Many times we see survivors of some horror, but we don’t see them mid-interview; we see moments between talking, when they seem nervous or are sometimes even chuckling — when they seem human. It’s not dissimilar from what Chantal Akerman would do in her own topical documentaries, like “Sud” or “From the Other Side,” which feature unpolished interviews where subjects ramble or fidget in their chairs — the things filmmakers cut out to make the footage more “watchable.” At one point she shows an interview with a D.A. in Jasper, Texas as he talks about the murder of James Byrd, Jr. We learn a fair amount about the incident, even get a quotable that seems germane to the film we’re watching. (“Hearing somebody talking about it and actually looking at it is quite different.”) But we also see all the “messy” parts in between. He’s amiable, even charming, even when he’s talking passionately about a heinous act. And through it we get an understanding of human behavior and how people who have to police the worst of humankind deal with it.

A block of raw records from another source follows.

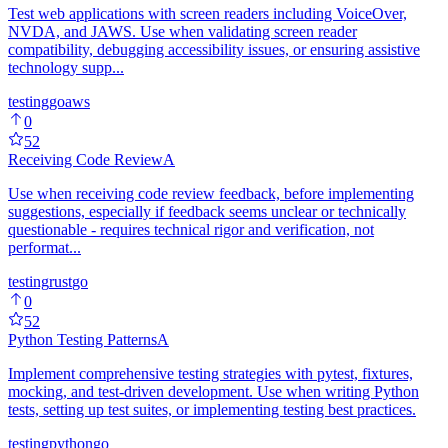
Test web applications with screen readers including VoiceOver,
NVDA, and JAWS. Use when validating screen reader
compatibility, debugging accessibility issues, or ensuring assistive
technology supp...
testing
go
aws
0
52
Receiving Code Review
A
Use when receiving code review feedback, before implementing
suggestions, especially if feedback seems unclear or technically
questionable - requires technical rigor and verification, not
performat...
testing
rust
go
0
52
Python Testing Patterns
A
Implement comprehensive testing strategies with pytest, fixtures,
mocking, and test-driven development. Use when writing Python
tests, setting up test suites, or implementing testing best practices.
testing
python
go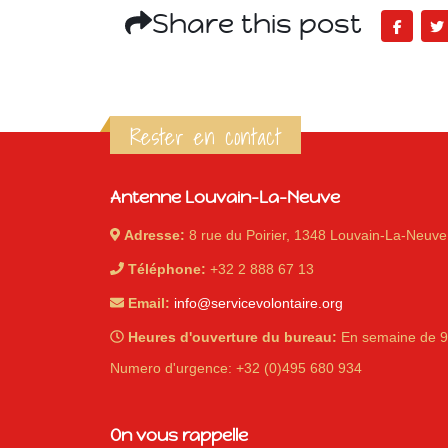
Share this post
Rester en contact
Antenne Louvain-La-Neuve
Adresse:
8 rue du Poirier, 1348 Louvain-La-Neuve
Téléphone:
+32 2 888 67 13
Email:
info@servicevolontaire.org
Heures d'ouverture du bureau:
En semaine de 9
Numero d'urgence: +32 (0)495 680 934
On vous rappelle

We can suss out a bigger, more personal story in “Cameraperson”: that of the experiences of a for-hire talent, someone who takes jobs that take her all over the world, covering whatever subjects come her way. This is the life of a freelancer, though Johnson wisely keeps herself out of the picture, literally, only appearing towards the end in a scene with her mother, where it’s impossible to miss what the footage means to her. Like Robert Greene’s “Kate Plays Christine,” it’s a doc about docs that tacitly raises important questions about what we get from non-fiction films. But it can even work on a simple level: as something you watch to just to see the world and other people you may never meet.